• [Vorliegender Text]:
# NAS Kaufberatung



## DarkRock (6. November 2015)

Hallo Leute,

ich würde mir gerne ein NAS zulegen und finde leider nicht wirkliche Kaufempfehlungen oder Tests die mich überzeugen würden.

Bin was dieses Thema angeht völliger Anfänger also wäre es nicht schlecht nen System zu haben was leicht und verständlich zu bedienen ist.

Einsatzzweck ist vorwiegend sicherung von Fotos / Videoserver.
Möchte halt von verschiedenen Geräten auf den NAS zugreifen können also nicht nur vom PC, auch die Apple Palette (Ipad, MacBook und I Phone)
Also dann Fotos auf die Geräte oder auch mal ein Video.
Video auch an TV streamen lassen wenn es geht.

Zugriff sollte auch möglich sein wenn ich mich per LTE oder externen Netzwerk mit dem NAS verbinden will.

Preislich sollte es so um die 200-300 € liegen (nur der NAS) ohne Platten.

Danke schon mal
DarkRock


----------



## GrueneMelone (6. November 2015)

Speicherplatz wird wieviel benötigt? --> 2, 4, 8-Bay?


----------



## Imperat0r (6. November 2015)

Von Synology gibt es gute NAS Geräte. 
Kommt jetzt drauf an was du an Speicherplatz benötigst.


----------



## DarkRock (6. November 2015)

2 Bay sollte reichen. Entweder kommen 2x2 TB oder 2x4 TB Platten rein oder am Anfang 1x4 TB


----------



## Imperat0r (6. November 2015)

Synology DiskStation DS215j, 1x Gb LAN Preisvergleich | Geizhals Deutschland 
+
Western Digital WD Red 4TB, 3.5", SATA 6Gb/s (WD40EFRX) Preisvergleich | Geizhals Deutschland 
oder
Western Digital WD Red 2TB, 3.5", SATA 6Gb/s (WD20EFRX) Preisvergleich | Geizhals Deutschland

Bei 2 Platten dann ein RAID 1 Verbund und am besten noch eine externe Platte über USB für die Datensicherung.


----------



## Abductee (6. November 2015)

Produktvergleich Synology DiskStation DS215j, 1x Gb LAN, Synology DiskStation DS216play, 1x Gb LAN, Synology DiskStation DS214play, 1x Gb LAN, Synology DiskStation DS414J, 1x Gb LAN, Synology DiskStation DS214+, 2x Gb LAN, Synology DiskStation DS

Preis/Leistung das 215j
Ansonsten sind die höheren Zahlen hinten immer das neuere Modell, wobei der Vorgänger nicht schlecht ist.

• [Bereitgestellte Daten]:
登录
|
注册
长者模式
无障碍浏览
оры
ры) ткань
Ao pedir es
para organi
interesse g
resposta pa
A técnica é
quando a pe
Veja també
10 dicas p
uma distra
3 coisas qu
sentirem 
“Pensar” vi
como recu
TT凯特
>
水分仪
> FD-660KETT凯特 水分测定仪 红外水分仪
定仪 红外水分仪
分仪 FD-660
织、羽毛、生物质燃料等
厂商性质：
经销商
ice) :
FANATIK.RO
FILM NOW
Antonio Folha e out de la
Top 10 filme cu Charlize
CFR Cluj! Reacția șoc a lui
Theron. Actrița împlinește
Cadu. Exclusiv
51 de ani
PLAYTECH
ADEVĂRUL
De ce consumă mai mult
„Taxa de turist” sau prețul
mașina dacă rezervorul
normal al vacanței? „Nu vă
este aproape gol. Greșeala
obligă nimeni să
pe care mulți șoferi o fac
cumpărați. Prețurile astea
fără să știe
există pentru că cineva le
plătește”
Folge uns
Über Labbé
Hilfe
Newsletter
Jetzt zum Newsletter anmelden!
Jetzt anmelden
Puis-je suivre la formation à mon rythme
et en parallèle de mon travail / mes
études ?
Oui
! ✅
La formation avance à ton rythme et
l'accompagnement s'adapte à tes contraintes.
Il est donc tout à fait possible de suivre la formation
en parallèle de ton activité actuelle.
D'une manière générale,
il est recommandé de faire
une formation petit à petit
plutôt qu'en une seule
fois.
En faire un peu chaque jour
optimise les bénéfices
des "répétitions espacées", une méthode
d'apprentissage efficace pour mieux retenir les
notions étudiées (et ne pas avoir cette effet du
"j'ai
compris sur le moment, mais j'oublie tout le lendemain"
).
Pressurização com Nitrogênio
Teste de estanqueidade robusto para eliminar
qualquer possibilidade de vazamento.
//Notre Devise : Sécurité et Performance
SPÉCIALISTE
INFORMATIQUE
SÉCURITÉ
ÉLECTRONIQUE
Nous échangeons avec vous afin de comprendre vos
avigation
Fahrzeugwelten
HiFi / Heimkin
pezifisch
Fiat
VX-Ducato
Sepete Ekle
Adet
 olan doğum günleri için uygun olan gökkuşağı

• [Aufgabe 1]:
Übernimm aus dem Forenthread zur NAS-Kaufberatung unverändert den Abschnitt, der mit „# NAS Kaufberatung“ beginnt und mit „Fotos / Videoserver.“ endet.
• [Aufgabe 2]:
Schreib den Forenthread zur NAS-Kaufberatung im Anschluss an seinen letzten Satz weiter.

• [Antwort 1]:
# NAS Kaufberatung



## DarkRock (6. November 2015)

Hallo Leute,

ich würde mir gerne ein NAS zulegen und finde leider nicht wirkliche Kaufempfehlungen oder Tests die mich überzeugen würden.

Bin was dieses Thema angeht völliger Anfänger also wäre es nicht schlecht nen System zu haben was leicht und verständlich zu bedienen ist.

Einsatzzweck ist vorwiegend sicherung von Fotos / Videoserver.

• [Antwort 2]:
----------



## peko234 (8. November 2015)

Kann die Synology auch empehlen. Habe eine seit 2 1/2 Jahren mit 2x WD 3TB im RAID1 völlig problemlos laufen.
Mir gefällt das UI gut und es ist leicht verständlich. Updates der Firmware kommen regelmäßig.
Die Apps fürs Phone sind gut zu gebrauchen und laufen (zumindest bei mir) prima.


----------



## ThoSta (9. November 2015)

Würde mich hier mal gerne anschließen.

Bin im Moment selbst auf der Suche nach einem NAS. Und man ließt des öfteren, dass man das NAS zusätzlich  auch noch sichern sollte durch ein Backup auf eine externe Festplatte zum Beispiel.
Dann wäre ja rein von der Überlegung her ein 1 bay NAS mit zb 4TB Speicher und eine externe Platte mit dem selben Speicher die günstigste und sicherste Variante für den Heimgebrauch.

RAID 1 bringt ja auch nur was gegen Festplattenausfall. Habe schon einige Berichte gelesen wo beide Festplatten nicht mehr lesbar waren, nachdem bei einem Schreibvorgang der Strom weg war. (Es wird ja dann auf beide etwa zur gleichen Zeit geschrieben).
RAID 5 und 6 sind mir für den Heimgebrauch viel zu teuer.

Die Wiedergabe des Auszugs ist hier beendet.